Konflikte um die Unternehmensnachfolge bewältigen

Nicht immer gelingt es, die nächste Generation reibungslos ans Steuer zu setzen – oder zu lassen. Vor allem in Familienunternehmen ist dabei Streit oft vorprogrammiert. In vielen Fällen stellt die Nachfolgefrage eine große Herausforderung dar, bei der insbesondere menschliche, familiäre, betriebswirtschaftliche, rechtliche, steuerrechtliche und viele andere Aspekte zu berücksichtigen sind. Die Nachfolgeplanung hat für die Beteiligten oftmals existenzielle Bedeutung und ist regelmäßig gekennzeichnet durch widerstreitende Zielsetzungen. Hilfe von Außen ist ein guter Weg, die Gemüter zu beruhigen, die Probleme zu strukturieren und in einem gemeinsamen Diskussionsprozess eine Lösung zu erarbeiten.

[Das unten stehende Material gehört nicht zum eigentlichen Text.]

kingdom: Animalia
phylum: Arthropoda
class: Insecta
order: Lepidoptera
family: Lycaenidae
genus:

Entwicklung eines Planungskonzepts für die Unternehmensnachfolge

Um welche Fragen geht es?

Die Rolle des Unternehmers ist schwierig und vielschichtig und stellt die Auflösung sich gegenüberstehender Interessen vor eine besondere Aufgabe. Der Unternehmer ist einerseits Geschäftsmann, Geschäftspartner und Arbeitgeber, andererseits auch Ehemann und Familienvater. Darin steckt viel Konfliktstoff, der eine Familie und das Unternehmen schwer belasten kann. Das ist nicht allein mit juristischen Mitteln zu lösen.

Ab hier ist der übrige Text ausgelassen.